One of my friends here is Korean and she is very friendly and nice and in this blog I will call her Mrs Kim. But her language skills are, by her own admission, absolutely hopeless. We met at the beginning of the year. I was finding that my new Russian lessons were opening up the language section of my brain, and my non-existent Korean (see bigseoulsister.blogspot.com for some clues about that) was absolutely flowing. I was positively lucid! So she took hope from the fact that she had met a westerner who could occasionally translate some of the words into Korean. A shame that she believed this, because the Korean is now firmly gone again and seems, since our recent visit to Thailand, to have been completely overwritten by my very patchy Thai. But that is her disappointment, not mine, since I am more likely to return to Thailand and it is very useful to have some Thai in Thailand. But I digress. This friend’s “Engrish” is terrible, her Russian is, I believe, even worse (although this is hard to imagine!), and after a long trip back to Korea she admitted defeat and hired a full time interpreter to go around with her. This is weird but works well as she can now communicate with everyone she needs to.
But my friend is a plucky and courageous woman who is not going to allow a total lack of communicative ability to prevent her from living in a normal life. When her son single handedly built a 10 metre long ice tunnel in their back garden (not an unimpressive feat given that he is only 7 years old, and my husband spent the best part of his Christmas holidays trying and failing to build an igloo in our garden), she decided to invite some friends over to see it and play in it.
This involved getting the interpreter to write a long and detailed invitation for the kids to come on a certain date and enjoy “fellowship”, snacks, playing in the yard with the igloo tunnel and a request to bring warm clothes etc. Then followed lengthy discussions about how the kids would arrive (we were dropping ours off), she offered the use of two drivers to pick up and collect the kids. It was really quite an intense amount of time and effort required to coordinate what would have taken between two native English speakers from the same country, approximately 1 minute.
But both husband and I were impressed at her guts and effort and really keen for our kids to go and enjoy themselves. The children were excited at the thought of being offered good Korean rice and Kim (dried seaweed) which they so loved eating while living in Seoul, and so they tottered off quite happily to play.
We are both knackered after a tough month of the baby being sick, mother in law staying for four weeks, moving house, organizing the Burns Night and I have also been diagnosed with bronchitis, so basically feeling a bit run down. And with both he big kids away playing in the Korean house on a Saturday morning, we decided to put the baby down for her nap and watch a DVD (in the day – exciting!).
But half an hour into our film (the outrageously certified 12 Batman film, the Dark Knight – someone must have taken a bung to make that a 12, we were both terrified) the phone rang, and it was Mr Kim.
“Who has had an accident?” asked husband on the phone. I could only hear one side of the conversation but it went something like this:
“Ah, Sasha has had an accident. Is she OK?”
“Oh, you are taking her to hospital? Is she OK?”
“What? What? Which hospital are you going to? Is she OK? Where is the hospital?” and he hung up.
We were not sure how serious her accident was, but we knew she was going to a local hospital up the road, so no time could be lost. husband jumped in the car, mobile phone in hand, trying to find out where they were. We had to wait for him to get there before we would know if she was about to lose an eye or something horrific.
Well, fortunately, it was not too serious. She had merely slipped and needed 7 stitches under her chin.

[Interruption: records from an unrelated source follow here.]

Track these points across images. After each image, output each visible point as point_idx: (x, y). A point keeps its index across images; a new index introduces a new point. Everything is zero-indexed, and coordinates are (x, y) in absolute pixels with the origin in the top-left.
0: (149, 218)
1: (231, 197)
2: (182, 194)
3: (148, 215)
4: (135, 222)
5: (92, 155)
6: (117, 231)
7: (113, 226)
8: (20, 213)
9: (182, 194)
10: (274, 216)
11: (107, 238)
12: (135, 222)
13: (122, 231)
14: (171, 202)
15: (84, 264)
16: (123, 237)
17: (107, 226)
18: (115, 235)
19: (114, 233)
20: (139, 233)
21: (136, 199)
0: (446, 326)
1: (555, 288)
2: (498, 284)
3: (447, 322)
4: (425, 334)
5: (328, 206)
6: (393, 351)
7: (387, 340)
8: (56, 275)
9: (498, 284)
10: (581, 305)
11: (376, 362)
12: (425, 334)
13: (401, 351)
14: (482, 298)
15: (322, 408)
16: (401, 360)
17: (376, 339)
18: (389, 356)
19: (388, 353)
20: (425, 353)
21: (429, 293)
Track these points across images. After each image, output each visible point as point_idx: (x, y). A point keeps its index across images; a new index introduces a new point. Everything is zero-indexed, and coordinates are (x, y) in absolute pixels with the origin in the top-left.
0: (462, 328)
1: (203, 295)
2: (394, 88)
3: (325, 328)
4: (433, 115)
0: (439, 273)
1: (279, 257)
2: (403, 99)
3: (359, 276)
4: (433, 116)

Husband said that he arrived in the local hospital and burst into the room where Sasha was being attended to, and into which he was not supposed to go according to hospital rules, calling out “Stop!” to the white gowned doctor who stood, poised with needle in hand above our bloody-faced five-year-old daughter who was lying out flat on an operating table.

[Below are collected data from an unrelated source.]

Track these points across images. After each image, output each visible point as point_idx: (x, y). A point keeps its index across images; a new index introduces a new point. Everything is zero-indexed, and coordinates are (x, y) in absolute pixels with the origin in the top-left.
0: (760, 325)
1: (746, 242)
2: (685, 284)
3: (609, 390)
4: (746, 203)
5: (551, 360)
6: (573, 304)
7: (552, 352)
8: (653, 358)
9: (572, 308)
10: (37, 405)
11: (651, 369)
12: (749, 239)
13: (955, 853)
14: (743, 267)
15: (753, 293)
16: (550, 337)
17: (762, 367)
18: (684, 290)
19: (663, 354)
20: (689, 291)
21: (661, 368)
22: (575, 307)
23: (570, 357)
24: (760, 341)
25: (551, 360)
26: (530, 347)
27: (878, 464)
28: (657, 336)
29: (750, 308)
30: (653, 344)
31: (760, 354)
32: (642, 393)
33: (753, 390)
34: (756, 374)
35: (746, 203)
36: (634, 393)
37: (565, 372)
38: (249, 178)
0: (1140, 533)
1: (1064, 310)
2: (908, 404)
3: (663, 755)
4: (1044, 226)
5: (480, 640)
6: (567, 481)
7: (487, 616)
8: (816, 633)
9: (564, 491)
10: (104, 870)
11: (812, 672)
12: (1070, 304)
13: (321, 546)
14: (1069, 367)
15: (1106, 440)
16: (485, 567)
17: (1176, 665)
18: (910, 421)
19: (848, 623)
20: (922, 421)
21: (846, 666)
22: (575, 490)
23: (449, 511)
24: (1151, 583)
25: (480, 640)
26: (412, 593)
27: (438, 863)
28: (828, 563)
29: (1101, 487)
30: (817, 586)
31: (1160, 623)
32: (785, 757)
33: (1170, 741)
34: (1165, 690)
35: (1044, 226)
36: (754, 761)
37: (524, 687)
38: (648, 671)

The doctor took offence that husband preferred to remove our daughter and take her to a place where we could understand the diagnosis and treatment from a doctor who spoke our language (husband understood that much and tried to explain in Russian,
“Look mate, I’m sorry but I can’t speak Russian and neither can this bloke here, and I would just rather go and get this sorted out somewhere where I can understand what’s going on.”) but husband persisted and soon they were heading down the road, daughter sniveling in the passenger seat, on their way to the clinic.
The South African doctor greeted husband warmly – we are practically on first name terms these days, and also informed us that at a recent management meeting of the clinic, we had been mentioned by name as the month’s most profitable family!
Seven stitches later and Sasha was happy as Larry to have a genuine injury with antibiotic pills to take to school, we were greatly relieved not to have anything worse to deal with, and instead of Batman we all three watched Barbie and the Diamond Castle, which is a completely ridiculous film but Sasha loves it.
I am gutted for Mrs Kim. She put so much effort into a lovely day and her worst nightmare happened within half an hour of the start. I am going to ask one of my friends in Korea to translate a message into Korea for her to tell her to please not worry about Sasha’s accident which could have happened anywhere, that we in no way blame her for the accident happening, and that we are terribly sorry that the lovely day she had spent so much time and energy organizing had involved a trip to the local A&E.